Women's activists have accused the President of abandoning human rights in a bid to appease hardline clerics who support the law, in exchange for votes in the presidential elections next week.
Mr Karzai ordered a wide-ranging review of the legislation after The Independent revealed that it negated the need for consent within marriage, effectively condoning rape. The law included a requirement that a wife have sex with her husband at least every four days, as well as a range of other measures that imposed drastic restrictions on the freedoms of Shia women.
The story caused international scorn, with President Barack Obama branding it "abhorrent," and Gordon Brown said Britain would "not tolerate" it. Other Nato countries threatened to withdraw their troops unless the legislation was drastically rewritten.
Human Rights Watch last night demanded that Afghanistan's international paymasters intervene to protect the country's oppressed women. "Karzai has made an unthinkable deal to sell Afghan women out in return for the support of fundamentalists in the August 20 election," said Brad Adams, the group's Asia director. "So much for any credentials he claimed as a moderate on women's issues."
Civil society groups, say the law, which regulates the personal affairs of Afghanistan's minority Shia community, still includes clauses which allow rapists to marry their victims as a way of absolving their crime. It also tacitly approves child marriage.
Hundreds of Afghan women took to the streets to protest against the legislation. They were met by mobs of angry men outside parliament who pelted them with spit and stones.
Mr Karzai is widely believed to support women's rights, but analysts fear his personal principles have been overruled by political ambitions. A new poll issued yesterday showed Mr Karzai with 44 per cent, and his nearest challenger, the former foreign minister, Abdullah Abdullah, on 26 per cent. That lead, if replicated at the ballot box next week, would not be enough for Mr Karzai to avoid a presidential run-off.
To try to shore up support, the incumbent has made a series of backroom deals with tribal leaders, pledging them jobs and concessions in exchange for the votes they control.

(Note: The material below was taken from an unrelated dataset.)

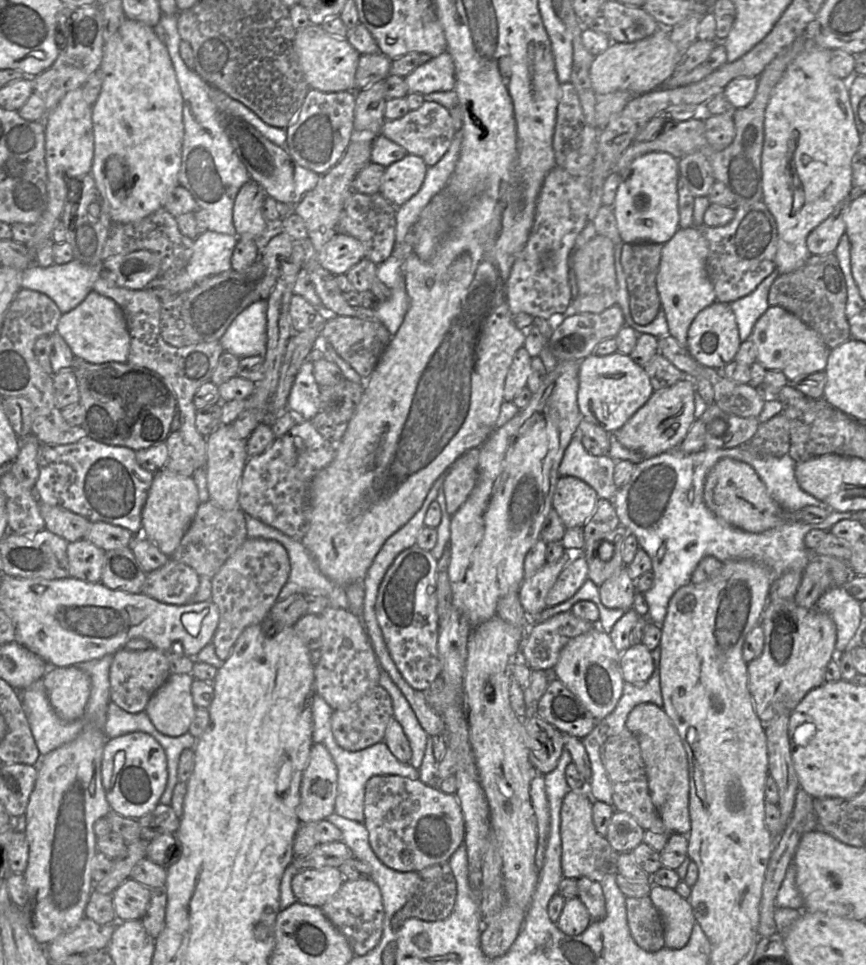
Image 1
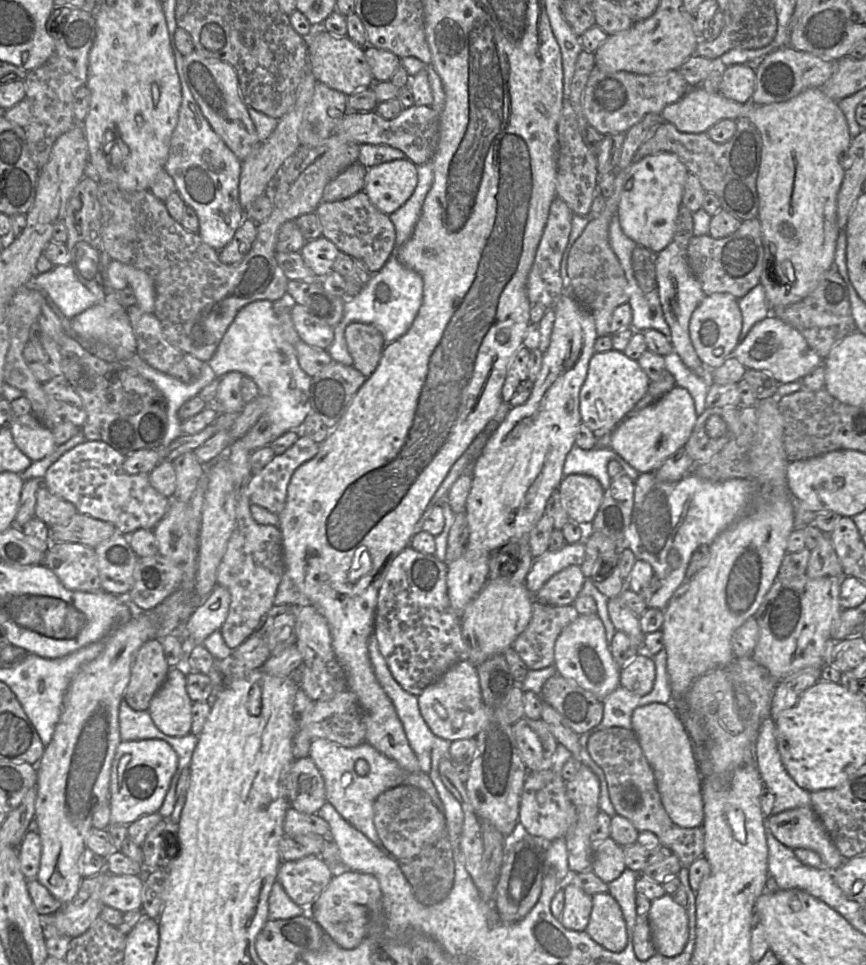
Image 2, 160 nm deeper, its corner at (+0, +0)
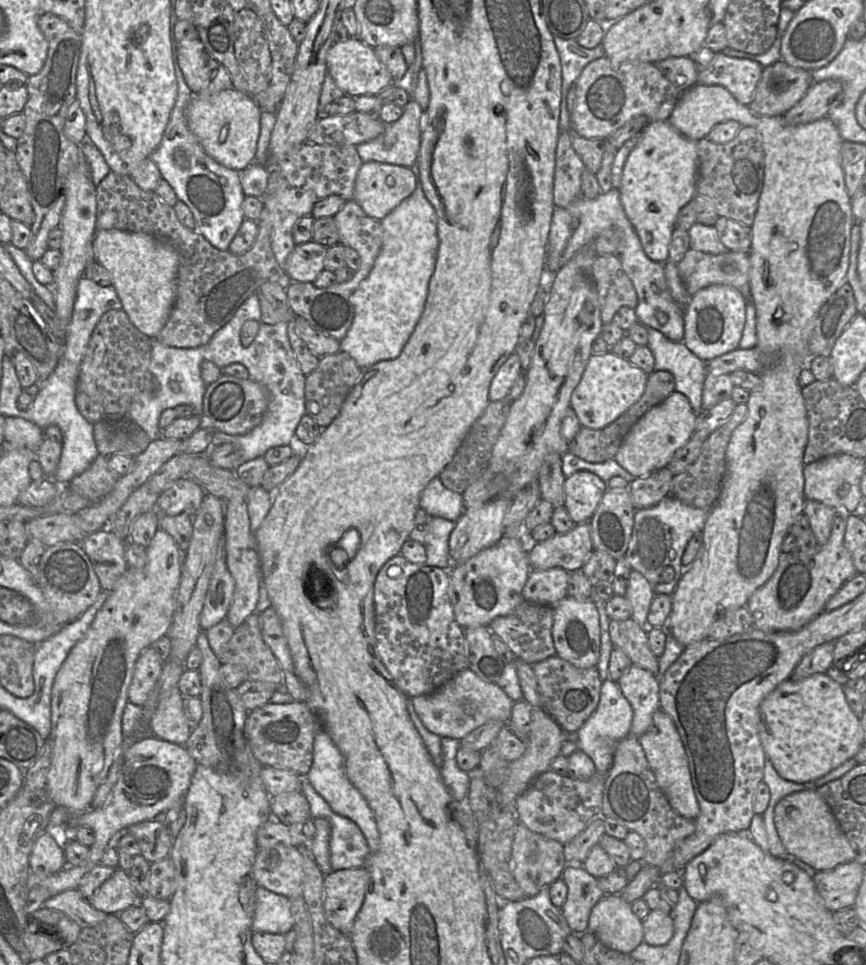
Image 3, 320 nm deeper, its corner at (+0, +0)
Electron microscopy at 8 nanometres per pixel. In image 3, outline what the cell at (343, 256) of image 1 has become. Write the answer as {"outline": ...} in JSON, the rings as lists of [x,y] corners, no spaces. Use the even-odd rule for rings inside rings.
{"outline":[[[315,241],[296,245],[289,254],[283,270],[292,282],[311,282],[324,270],[327,247]]]}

Most of Afghanistan's Shias are ethnic Hazaras. They are Afghanistan's third largest ethnic group, with about six million people, and like most Afghans, they vote according to orders from community leaders. With a roughly 50-50 split between Afghanistan's southern Pashtuns and the rest of the country, the Hazaras are seen as the kingmakers. Mr Karzai is understood to have promised their leaders five cabinet positions in his new administration in return for their backing,
The legislation that is causing offence was sent back to parliament last month, when the review finished, even though it still included clauses which let men deny their wives food if they refuse to have sex. It has still not been debated, but it has since been "gazetted", effectively making it law. Key is on the bold part. Invariably this entire issue boils down to disgusting opportunism on the part of the occupation puppet regime. Despite all the moral outrage and indignation on the part of Western observers, you can be assured that nothing will be done.
Because the USUK knows that without measures like these, the tenuous claim to national leadership that the puppet Karzai has will be undermined.
That is not to say that any leftist should think that the opposition candidate Abdullah Abdullah would be an improvement. Aside from the name, he is a virtual clone of Karzai. It goes without saying that you can expect a Massoudite Tajik chauvinist to be a right-wing neoliberal, just as neoliberal as Pashtun drug lords like Karzai. This election is not so much about the issues than about simple ethnic bickering.
LOLseph Stalin
18th August 2009, 03:51
Wasn't aware, thanks. :) Close this thread please, somebody.